19 and to say [the] to beget to(wards) Pharaoh for not like/as woman [the] Egyptian [the] Hebrew for vigorous they(fem.) in/on/with before to come (in): come to(wards) them [the] to beget and to beget
En de vroedvrouwen zeiden tot Farao: Omdat de Hebreinnen niet zijn gelijk de Egyptische vrouwen; want zij zijn sterk; eer de vroedvrouw tot haar komt, zo hebben zij gebaard.
20 and be good God to/for to beget and to multiply [the] people and be vast much
Daarom deed God aan de vroedvrouwen goed; en dat volk vermeerderde, en het werd zeer machtig.

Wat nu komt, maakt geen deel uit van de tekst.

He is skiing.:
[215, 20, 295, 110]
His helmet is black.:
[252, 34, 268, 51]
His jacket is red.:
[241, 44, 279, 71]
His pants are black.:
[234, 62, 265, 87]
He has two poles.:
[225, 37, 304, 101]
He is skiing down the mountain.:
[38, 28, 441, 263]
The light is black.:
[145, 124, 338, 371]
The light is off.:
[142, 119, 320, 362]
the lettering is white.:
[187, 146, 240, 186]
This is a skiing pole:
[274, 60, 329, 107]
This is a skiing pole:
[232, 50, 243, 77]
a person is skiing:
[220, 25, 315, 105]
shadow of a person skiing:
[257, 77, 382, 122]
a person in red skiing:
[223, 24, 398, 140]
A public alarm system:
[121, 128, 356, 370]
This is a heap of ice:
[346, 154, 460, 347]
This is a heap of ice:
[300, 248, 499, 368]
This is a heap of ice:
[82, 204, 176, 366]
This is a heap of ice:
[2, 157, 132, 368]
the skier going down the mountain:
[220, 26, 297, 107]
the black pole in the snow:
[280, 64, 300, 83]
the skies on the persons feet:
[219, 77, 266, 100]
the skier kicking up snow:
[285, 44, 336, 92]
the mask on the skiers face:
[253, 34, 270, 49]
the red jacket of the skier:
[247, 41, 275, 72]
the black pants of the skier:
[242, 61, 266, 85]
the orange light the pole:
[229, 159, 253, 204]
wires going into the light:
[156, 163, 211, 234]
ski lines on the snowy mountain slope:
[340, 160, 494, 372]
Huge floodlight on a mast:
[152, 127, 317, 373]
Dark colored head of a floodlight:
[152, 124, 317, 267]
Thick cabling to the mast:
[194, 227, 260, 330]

21 and to be for to fear: revere [the] to beget [obj] [the] God and to make: offer to/for them house: household
En het geschiedde, dewijl de vroedvrouwen God vreesden, zo bouwde Hij haar huizen.
22 and to command Pharaoh to/for all people his to/for to say all [the] son: child [the] born [the] Nile [to] to throw him and all [the] daughter to live [emph?]
Toen gebood Farao aan al zijn volk, zeggende: Alle zonen, die geboren worden, zult gij in de rivier werpen, maar al de dochteren in het leven behouden.